Sometime in early spring of my junior year, our phone began to ring with some regularity with calls from Mitch, a senior boy with whom I eventually started going steady. He was a few inches taller than I and had brown hair with sideburns and serious blue eyes. He was a nice guy but a little over the top in sometimes embarrassing ways.
Mitch had a full-time job after school and drove a royal blue Volkswagen bug. He took me out on weekends and bought me flowers more often than seemed appropriate. Because we were allowed to go off campus for lunch, I spent many lunch hours making out with him in his small car on the backside of Forest Hills Park. It was fun to have a boyfriend. When he asked me to go steady, I said “yes,” and I wore his big fat class ring with white tape wrapped around it so it would stay on my finger. He started going with me to my church.
Mitch’s family life and upbringing were different from mine. He was from East Durham and had gone to Holton. His parents were both deceased, and he lived with his aunt. I’m not sure what happened to his father, but his mother had been killed in a car accident while she was driving intoxicated down the wrong way on a highway ramp. He had several half brothers and sisters. He had a history of getti
ng intensely involved with girls and then dumping them unexpectedly. This last fact I learned too late.
I enjoyed his attention and was sympathetic with his family story, but I was sometimes embarrassed by his social behavior. I was uncomfortable listening to his relatives’ racist conversations when visiting Mitch’s brother and his aunt and uncle in their homes and at their evangelical church out in the country. Out of politeness to my hosts, I did not say anything (although I did not join in). Mitch knew better and did not join in when I was there, but I got the feeling he might have otherwise.
My school and church friends accepted Mitch when he was with me, but he would not have been part of our group otherwise. The working/middle class I was part of had its own rules and expectations, mostly about education and aspiration. His life was more chaotic than mine, and his family less educated. College was not part of his family script. Although I felt like a snob to think those things, I did think them, and at the same time, I was glad for his affection. The aura of teenage sexuality that enveloped us as a couple made my mother very nervous. Mitch and I did a lot of making out and heavy petting, although we never “went all the way.” I enjoyed it and felt guilty about that. I had no one to talk to, though, for fear of judgment from my girlfriends, especially my church friends, so sex was another part of my secret self. To be clear, I’m not sure what they would have said. No one talked about sex, so I just assumed they’d disapprove.
Several of my friends were also in serious relationships our junior year, the most notable of which was another “mixed” Rogers-Herr and Holton relationship between my friend Beth and Ricky.
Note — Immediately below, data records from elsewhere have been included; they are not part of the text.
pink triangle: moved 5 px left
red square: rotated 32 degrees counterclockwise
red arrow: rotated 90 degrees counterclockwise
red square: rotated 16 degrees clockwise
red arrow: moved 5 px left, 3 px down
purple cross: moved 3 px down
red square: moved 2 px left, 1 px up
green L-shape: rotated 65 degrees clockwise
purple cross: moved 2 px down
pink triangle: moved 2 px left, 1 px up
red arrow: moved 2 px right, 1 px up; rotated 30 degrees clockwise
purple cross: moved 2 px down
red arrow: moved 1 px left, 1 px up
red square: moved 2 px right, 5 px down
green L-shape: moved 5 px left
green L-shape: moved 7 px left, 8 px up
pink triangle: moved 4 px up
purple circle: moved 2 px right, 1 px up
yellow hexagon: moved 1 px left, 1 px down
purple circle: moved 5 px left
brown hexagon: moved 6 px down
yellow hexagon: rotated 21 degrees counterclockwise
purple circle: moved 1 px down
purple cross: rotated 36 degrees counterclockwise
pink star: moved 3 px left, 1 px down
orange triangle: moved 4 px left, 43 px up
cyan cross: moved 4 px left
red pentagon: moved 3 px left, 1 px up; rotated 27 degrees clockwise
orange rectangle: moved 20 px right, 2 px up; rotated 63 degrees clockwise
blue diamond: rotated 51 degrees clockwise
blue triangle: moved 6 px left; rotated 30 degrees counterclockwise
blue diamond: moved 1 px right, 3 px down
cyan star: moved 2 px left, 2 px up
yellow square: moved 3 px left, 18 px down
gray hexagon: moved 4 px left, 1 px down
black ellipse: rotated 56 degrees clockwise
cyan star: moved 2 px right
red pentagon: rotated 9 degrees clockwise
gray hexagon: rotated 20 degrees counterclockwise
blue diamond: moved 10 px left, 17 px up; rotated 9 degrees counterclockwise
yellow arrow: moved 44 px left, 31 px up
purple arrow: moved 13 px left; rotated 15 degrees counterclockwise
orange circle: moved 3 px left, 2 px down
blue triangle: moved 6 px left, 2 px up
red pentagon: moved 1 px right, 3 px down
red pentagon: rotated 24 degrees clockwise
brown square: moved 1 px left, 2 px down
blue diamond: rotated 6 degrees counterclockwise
We knew Ricky in class because he was part of a few of the students who had come from Holton who were in college prep classes. Beth was beautiful but shy, and Ricky was cute, drove a cool car and was not shy at all. One smart, intense boy from Rogers-Herr, a year ahead of us, was smitten with Beth and wooed her tenaciously, but the more carefree Ricky won her over. He became part of our group of friends (and Beth part of his), so that he was our primary entrée into East Durham and Holton kids—more so than Mitch, who was so busy working after school that he didn’t have a lot of close friends.